В тени Гоголя (Синявский) - страница 138

1 Впоследствии, уже заручась секретами своего ремесла и надеждами на дальнейшее, правдивое продолжение, Гоголь пенял критике, что мало она бранила его и не заметила главных недостатков первого тома:

"Дивлюсь только тому, что мало было сделано упреков в отношении к искусству и творческой науке. Этому помешало как гневное расположение моих критиков, так и непривычка всматриваться в постройку сочинения. Следовало показать, какие части чудовищно длинны в отношении к другим, где писатель изменил самому себе, не выдержав своего собственного, уже раз принятого тона.

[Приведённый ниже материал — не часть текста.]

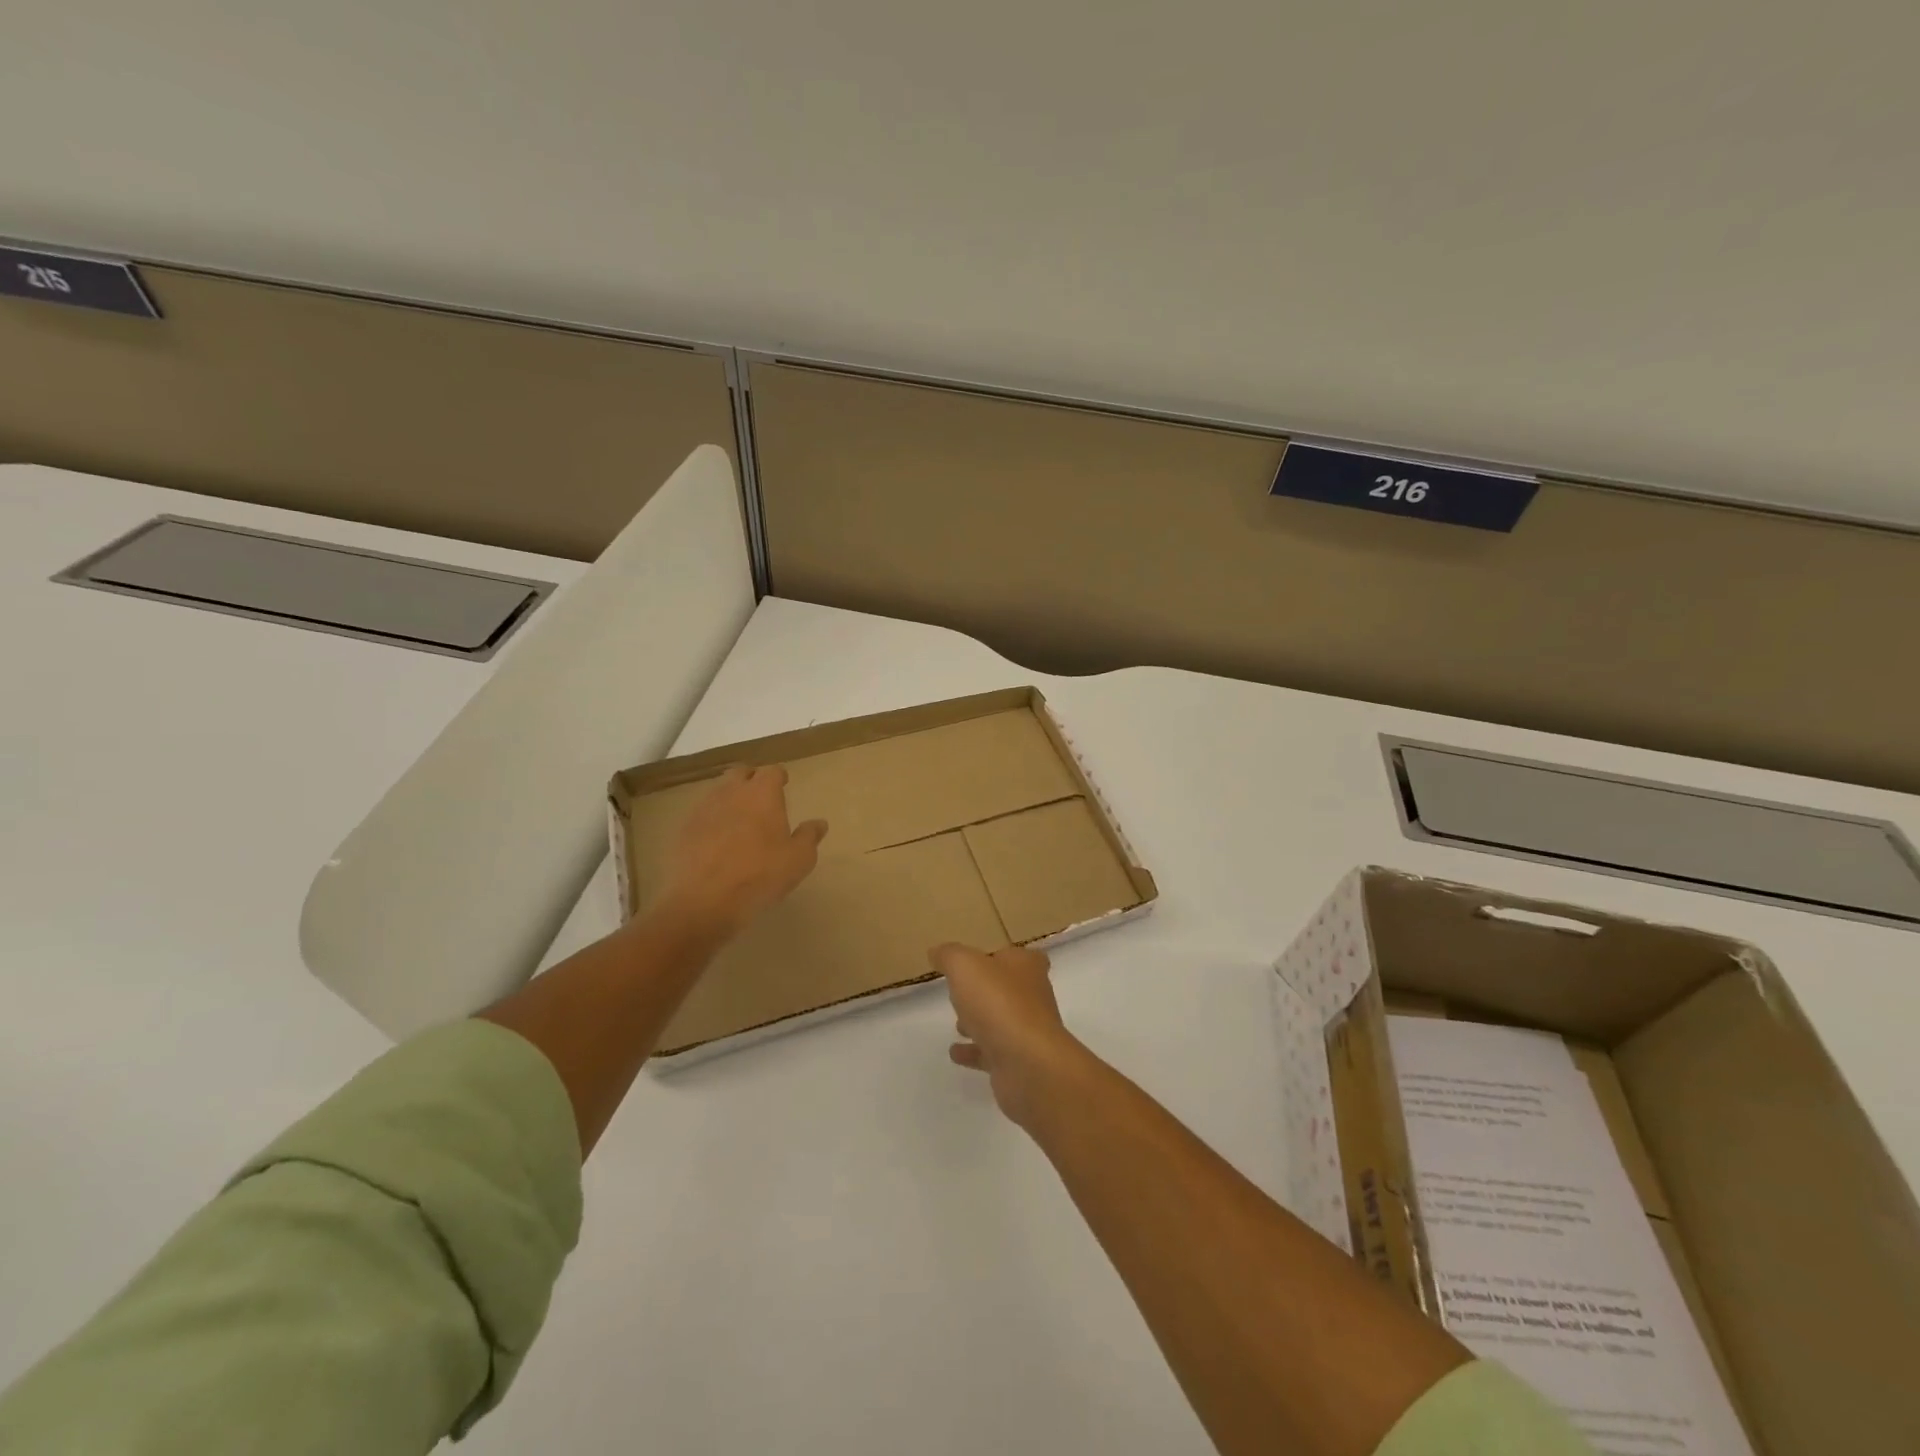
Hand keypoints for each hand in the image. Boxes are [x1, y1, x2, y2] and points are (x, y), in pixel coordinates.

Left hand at [659, 765, 826, 936]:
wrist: (703, 902)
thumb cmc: (760, 876)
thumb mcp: (799, 860)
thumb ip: (809, 837)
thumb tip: (819, 823)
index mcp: (762, 794)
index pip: (772, 772)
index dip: (778, 777)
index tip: (783, 786)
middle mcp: (731, 793)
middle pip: (740, 773)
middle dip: (751, 780)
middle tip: (760, 799)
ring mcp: (703, 810)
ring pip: (718, 792)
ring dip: (729, 799)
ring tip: (738, 820)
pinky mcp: (682, 830)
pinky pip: (701, 815)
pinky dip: (710, 821)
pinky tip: (715, 841)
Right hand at [934, 943, 1081, 1125]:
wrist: (1028, 1064)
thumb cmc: (999, 1003)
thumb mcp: (965, 966)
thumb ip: (949, 956)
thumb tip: (937, 951)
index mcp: (1026, 968)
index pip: (1020, 956)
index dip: (1002, 957)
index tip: (981, 962)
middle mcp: (1032, 997)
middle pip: (1009, 989)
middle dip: (987, 991)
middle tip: (962, 992)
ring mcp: (1027, 1032)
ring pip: (1001, 1021)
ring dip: (981, 1022)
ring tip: (956, 1024)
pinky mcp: (1019, 1062)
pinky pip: (992, 1053)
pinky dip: (974, 1051)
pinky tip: (955, 1053)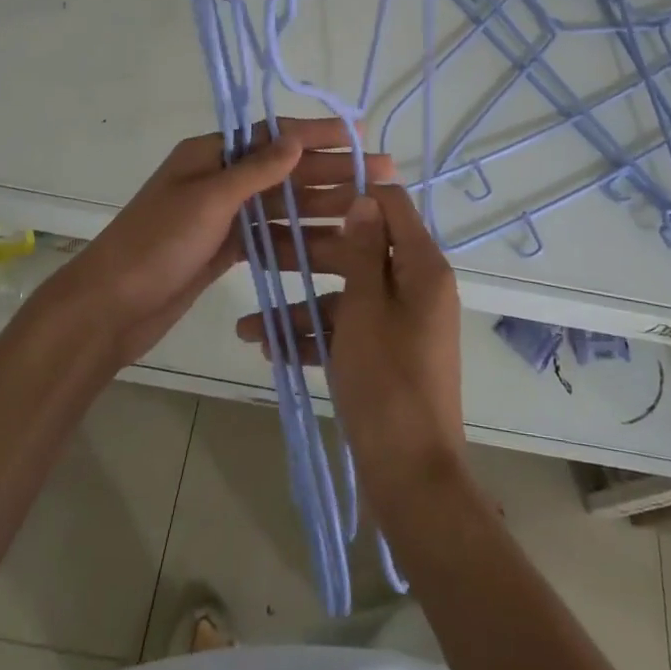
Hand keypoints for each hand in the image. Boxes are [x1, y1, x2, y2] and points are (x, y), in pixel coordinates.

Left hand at [27, 118, 379, 372]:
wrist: (110, 308)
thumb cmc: (156, 244)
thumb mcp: (207, 200)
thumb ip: (255, 171)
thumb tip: (296, 138)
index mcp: (210, 154)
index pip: (273, 135)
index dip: (317, 133)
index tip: (358, 132)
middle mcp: (220, 179)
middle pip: (285, 170)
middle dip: (332, 170)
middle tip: (382, 172)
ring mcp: (224, 216)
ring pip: (283, 205)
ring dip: (323, 204)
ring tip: (368, 207)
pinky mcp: (226, 249)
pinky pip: (272, 236)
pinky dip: (300, 237)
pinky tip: (334, 242)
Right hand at [235, 184, 465, 524]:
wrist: (412, 477)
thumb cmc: (387, 381)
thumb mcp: (365, 308)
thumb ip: (362, 251)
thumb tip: (363, 199)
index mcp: (422, 267)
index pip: (392, 206)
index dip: (351, 193)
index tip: (306, 191)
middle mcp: (416, 288)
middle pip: (361, 251)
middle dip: (310, 253)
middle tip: (262, 247)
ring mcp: (400, 324)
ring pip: (346, 296)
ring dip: (301, 306)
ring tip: (247, 324)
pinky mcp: (385, 356)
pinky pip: (348, 331)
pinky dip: (314, 337)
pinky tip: (268, 347)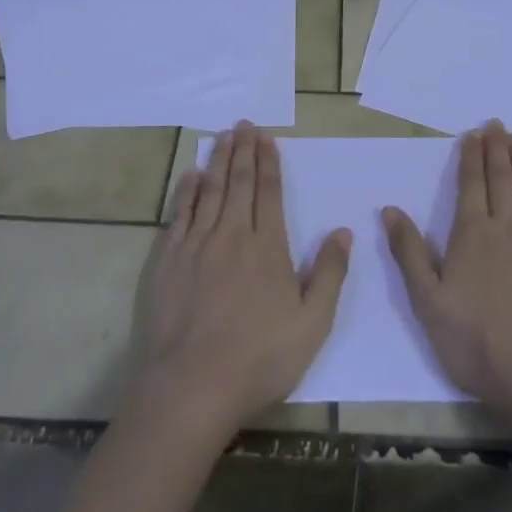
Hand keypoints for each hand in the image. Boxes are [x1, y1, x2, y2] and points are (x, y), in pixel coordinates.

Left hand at [132, 122, 350, 438]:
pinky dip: (187, 189)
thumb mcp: (311, 325)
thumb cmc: (258, 359)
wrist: (190, 387)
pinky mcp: (168, 259)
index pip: (268, 192)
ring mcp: (196, 244)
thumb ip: (330, 274)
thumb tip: (343, 230)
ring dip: (218, 160)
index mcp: (267, 247)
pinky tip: (192, 175)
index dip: (268, 161)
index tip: (266, 137)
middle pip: (239, 182)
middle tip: (244, 124)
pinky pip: (180, 213)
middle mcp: (232, 235)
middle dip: (243, 150)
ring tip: (223, 136)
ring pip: (210, 190)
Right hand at [384, 121, 511, 414]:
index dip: (471, 156)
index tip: (473, 134)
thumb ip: (409, 252)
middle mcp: (507, 224)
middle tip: (496, 124)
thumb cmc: (477, 340)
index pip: (470, 183)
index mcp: (472, 232)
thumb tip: (389, 209)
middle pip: (502, 177)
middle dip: (497, 148)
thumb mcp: (428, 301)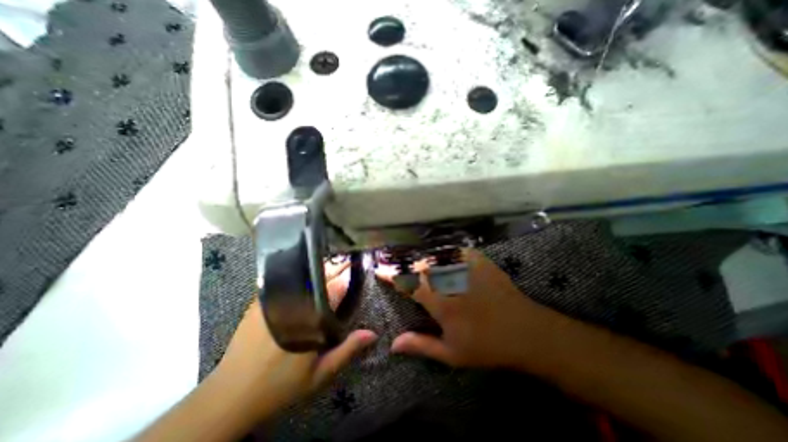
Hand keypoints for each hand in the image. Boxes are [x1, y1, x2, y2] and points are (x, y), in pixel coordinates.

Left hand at [214, 259, 375, 421]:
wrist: (230, 394)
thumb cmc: (280, 385)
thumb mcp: (319, 374)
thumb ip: (347, 351)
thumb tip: (373, 334)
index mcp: (310, 316)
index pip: (336, 286)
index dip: (348, 274)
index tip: (358, 266)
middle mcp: (293, 300)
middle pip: (320, 274)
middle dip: (336, 266)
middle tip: (348, 261)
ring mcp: (275, 297)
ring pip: (303, 273)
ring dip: (320, 268)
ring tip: (333, 265)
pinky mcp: (261, 299)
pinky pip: (285, 278)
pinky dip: (300, 273)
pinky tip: (307, 274)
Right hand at [381, 251, 558, 371]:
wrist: (526, 331)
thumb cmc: (487, 346)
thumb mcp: (452, 354)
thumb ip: (421, 345)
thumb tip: (393, 345)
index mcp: (440, 302)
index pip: (408, 284)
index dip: (391, 276)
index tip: (380, 270)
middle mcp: (449, 280)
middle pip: (420, 265)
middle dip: (405, 265)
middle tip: (397, 267)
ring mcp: (465, 268)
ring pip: (435, 256)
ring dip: (421, 258)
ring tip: (414, 261)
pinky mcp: (479, 262)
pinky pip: (455, 250)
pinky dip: (444, 252)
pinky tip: (441, 255)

Никто не заметил даже, что последняя половина книги отработана меньше первой, что в ней великие пропуски, что главные и важные обстоятельства сжаты и сокращены, неважные и побочные распространены, что не столько выступает внутренний дух всего сочинения, сколько мечется в глаза пестрота частей и лоскутность его. Словом - можно было сделать много нападений несравненно дельнейших, выбранить меня гораздо больше, нежели теперь бранят, и выбранить за дело" ("Четыре письма к разным лицам по поводу "Мертвых Душ"").

По всему видно, что это писал Гоголь, обвороженный уже гармонией второго тома, в свете которой пестрота и нестройность первого резала ему глаза. Однако он лучше других знал свои недоделки и верно фиксировал их - в частности, качественную неоднородность поэмы, принимавшей к концу очевидно, по вине возраставших с годами оттяжек и неполадок - беглый и клочковатый, задыхающийся как бы набросок. По тексту поэмы заметно, что ее вывозили с трудом, на какой-то последней степени напряжения.

"Не могу понять, отчего не пишется и отчего не хочется говорить ни о чем. Может быть, оттого, что не стало наконец ничего любопытного на свете".

Но ведь подобные настроения, за десять лет до приведенных слов, определяли уже во многом тональность "Мертвых Душ", найдя поэтическое выражение в знаменитом зачине шестой главы, посвященной старости Плюшкина и начинавшейся с авторских ламентаций по сходному поводу. Привожу этот известный отрывок в сокращении и с отчеркиванием некоторых существенных акцентов.

"Прежде, давно, в лета моей юности, в лета невозвратно мелькнувшего моего детства, мне было весело подъезжать в первый раз к незнакомому месту: всё равно была ли то деревушка, бедный уездный городишка, село ли, слободка, - любопытного много открывал в нем детский любопытный взгляд. Всякое строение, всё, что носило только на себе напечатление какой-нибудь заметной особенности, всё останавливало меня и поражало. ...Ничто не ускользало от свежего, тонкого внимания... Уездный чиновник пройди мимо - я уже и задумывался: куда он идет, на вечер ли к какому-нибудь своему брату, или прямо к себе домой... (следует картина семейного вечера. - А. Т.). Подъезжая к деревне какого-нибудь помещика, я любопытно смотрел... Заманчиво мелькали мне издали, сквозь древесную зелень, красная крыша и белые трубы помещичьего дома, и я ждал нетерпеливо, пока разойдутся на обе стороны заступавшие его сады и он покажется весь, с своею, тогда увы! вовсе не пошлою наружностью, и по нем старался угадamь: кто таков сам помещик, толст ли он, и сыновья ли у него, или целых шестеро дочерей, с звонким девическим смехом, играми и вечною красавицей меньшою сестрицею, и черноглазы ли они, и весельчак ли он сам, или хмурен, как сентябрь в последних числах, глядит в календарь, да говорит про скучную для юности рожь и пшеницу.